* Extract
□ □ □ □ □
Imo, there's no way she's going to ask someone else to pick up her dc. Being able to do her own children's school run is probably why she chose CM.

I don't do chores whilst I am being paid at work though and that's the crux of the matter.

No, the crux of the matter is that she is being paid to provide the kind of environment a child would experience at home. That includes activities like shopping. Of course a good CM will also be going to play groups and doing craft and reading to a child etc. She is not being paid enough money though, to behave like a nanny and do nothing for herself during that time. If parents want a nanny, they should get one.

Surely parents have some awareness of what they agreeing to, when they pay £3.50 - £5 ph, rather than the wage a nanny would expect. They must know it's because their dc won't be getting undivided attention the whole time.

fedupofnamechanging · 19/06/2012 19:05

Also it is irrelevant if a CM earns above minimum wage over all. What matters here is that the parent is getting childcare and is paying below minimum wage to the person providing it.

They have a right to expect a safe environment, and for some of the activities to be centred around their dc. They are not individually paying enough to dictate all activities.

teenagersmother · 19/06/2012 19:05

Childminding is 'home-based' care which inevitably includes trips to the shops, doctors etc just as it would be at home. Nursery is generally based in one building. However, ALL early years provision has to follow the Early Years Foundation Stage which supports childrens learning and development.

As a childcare professional with over 30 years experience, I would say that parents need to be happy with the care their children are being given. If they are not then I would suggest that the child is not in the right setting.

Rubirosa · 19/06/2012 19:28

Lynette - I want him to go to nursery at 2 for some practical reasons (eg. it is closer to home than the CM, better for my work) and also because I think he will start to benefit from the wider range of toys and activities, highly qualified staff, more children etc at that age.

dinosaurkisses · 19/06/2012 19:37

I went to a childminder with my sister since we were tiny babies up until 13. She was like another mum to us and did all the fun things with us that we could t do with our mum as she worked full time- trips to the fish market, the beach in the summer, museums and drives around the country- she even took us in the car whilst she dropped her daughter off at school, had us in with her in the doctor's surgery and SHOCK- she even took us to the bank to lodge her wages!! Did my parents get rat arsed because we didn't have her full attention and she did her personal messages whilst she was at work? No, because they appreciated that she was looking after us a she would her own children. If people want their wee ones to have someone's undivided attention then either hire a nanny for twice the price or do it yourself because they won't get it at a nursery or childminder.

ImperialBlether · 19/06/2012 19:38

Karma, it's not that you as a parent are paying a low wage, it's that you and the other children's parents are splitting the wage. If the childminder is caring for three children, she's getting £12-£15 per hour, isn't she? And really, if one of those children is her own, she's still getting that equivalent. If she went out to work, that's what she'd have to pay.

HappyMummyOfOne · 19/06/2012 19:41

You need to be happy with your childcare so if you are not I would swap.

For the reasons above and others i'd always choose a nursery over a childminder if i needed to but its personal preference.

Alliwantisaroomsomewhere · 19/06/2012 19:46

There are advantages and disadvantages to both CMs and nuseries just as there are wonderful CMs and fucking awful ones, and wonderful nurseries and fucking awful ones.

If you are not happy with the type of service that your CM is offering, change your childcare. Not all CMs are so unapproachable that you could not raise this matter with her.

fedupofnamechanging · 19/06/2012 19:56

IB, yes overall she is getting above MW, but none of the individual parents are actually paying MW or above, so none of them have a right to demand a nanny type service or dictate how she spends her day.

Also, if she is getting paid by, say, two families, then she is doing twice the work.
□ □ □ □ □
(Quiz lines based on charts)
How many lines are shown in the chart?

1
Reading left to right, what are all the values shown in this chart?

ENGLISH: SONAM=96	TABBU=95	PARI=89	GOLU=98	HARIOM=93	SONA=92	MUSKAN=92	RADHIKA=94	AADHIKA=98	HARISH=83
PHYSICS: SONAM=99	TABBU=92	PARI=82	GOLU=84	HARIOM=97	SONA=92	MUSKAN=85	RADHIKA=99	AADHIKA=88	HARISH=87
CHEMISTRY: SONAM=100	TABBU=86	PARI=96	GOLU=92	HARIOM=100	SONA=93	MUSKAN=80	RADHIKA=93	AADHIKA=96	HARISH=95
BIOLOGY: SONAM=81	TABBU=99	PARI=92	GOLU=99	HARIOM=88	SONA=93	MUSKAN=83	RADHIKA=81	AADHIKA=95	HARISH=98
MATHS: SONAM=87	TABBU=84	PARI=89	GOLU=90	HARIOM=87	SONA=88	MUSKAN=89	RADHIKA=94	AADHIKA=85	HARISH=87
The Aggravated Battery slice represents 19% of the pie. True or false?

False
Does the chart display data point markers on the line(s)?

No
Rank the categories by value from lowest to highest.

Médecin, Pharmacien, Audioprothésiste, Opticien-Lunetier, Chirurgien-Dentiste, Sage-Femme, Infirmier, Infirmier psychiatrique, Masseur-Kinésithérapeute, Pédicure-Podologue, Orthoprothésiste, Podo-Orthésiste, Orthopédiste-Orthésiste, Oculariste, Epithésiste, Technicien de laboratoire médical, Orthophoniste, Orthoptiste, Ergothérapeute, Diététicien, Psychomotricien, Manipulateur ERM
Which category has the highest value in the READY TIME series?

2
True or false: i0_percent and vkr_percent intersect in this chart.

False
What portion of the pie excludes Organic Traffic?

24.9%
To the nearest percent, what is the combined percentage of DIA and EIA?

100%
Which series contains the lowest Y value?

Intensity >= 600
□ □ □ □ □
* Activity 1
Write out the part of the childminding discussion between "As a childcare" and "the right setting.", inclusive.
* Activity 2
Answer these questions from the childminding discussion:
(a) What hourly rate range is given as what parents pay a childminder?
(b) How many years of experience does teenagersmother claim as a childcare professional?
(c) Up to what age did dinosaurkisses attend a childminder?
The lines are separate material and are not connected to the childminding discussion.

* Answer section 1
As a childcare professional with over 30 years experience, I would say that parents need to be happy with the care their children are being given. If they are not then I would suggest that the child is not in the right setting.

* Answer section 2
(a) £3.50 - £5 per hour
(b) Over 30 years
(c) 13